WAWANCARA EKSLUSIF
Wawancara Eksklusif: Mantan Jaksa ICC Bahas Tantanga Pengadilan Kejahatan Perang di Indonesia
24 Juni 2026
Jakarta
29 views
Dalam wawancara eksklusif, mantan jaksa International Criminal Court (ICC) mengkritik lambannya proses hukum domestik Indonesia dalam menangani dugaan kejahatan perang di masa lalu maupun konflik kontemporer. Ia menegaskan bahwa keberadaan yurisdiksi universal bukan ancaman, melainkan pengingat bahwa komunitas internasional memiliki kepentingan dan kewajiban untuk mencegah impunitas bagi pelanggaran berat HAM. Analisisnya menyentuh titik lemah sistem hukum Indonesia: ketiadaan regulasi yang komprehensif tentang kejahatan perang dan agresi dalam KUHP nasional, serta keengganan politik untuk membuka kembali kasus-kasus lama dengan mekanisme peradilan yang kredibel. Menurutnya, pilihan Indonesia untuk tidak meratifikasi Rome Statute tidak menghapus tanggung jawabnya untuk menuntut pelaku sesuai dengan hukum humaniter internasional yang telah menjadi customary law.
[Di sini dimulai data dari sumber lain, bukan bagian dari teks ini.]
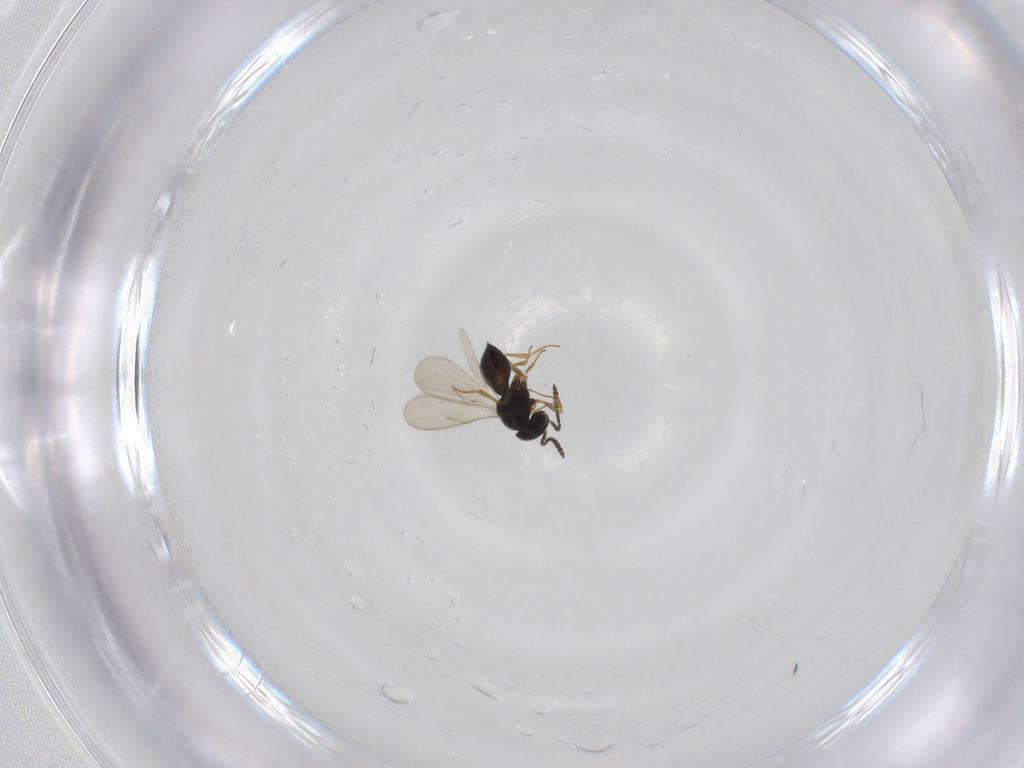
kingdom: Animalia
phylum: Arthropoda
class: Insecta
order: Hymenoptera
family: Scelionidae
Wawancara ini menekankan bahwa martabat sebuah bangsa diukur dari kemampuannya menghadapi masa lalunya dengan kejujuran dan keadilan, bukan dengan penyangkalan dan amnesia hukum. Peringatannya jelas: tanpa proses hukum yang legitimate, rekonsiliasi nasional hanyalah ilusi, dan luka sosial akan terus menghantui stabilitas negara.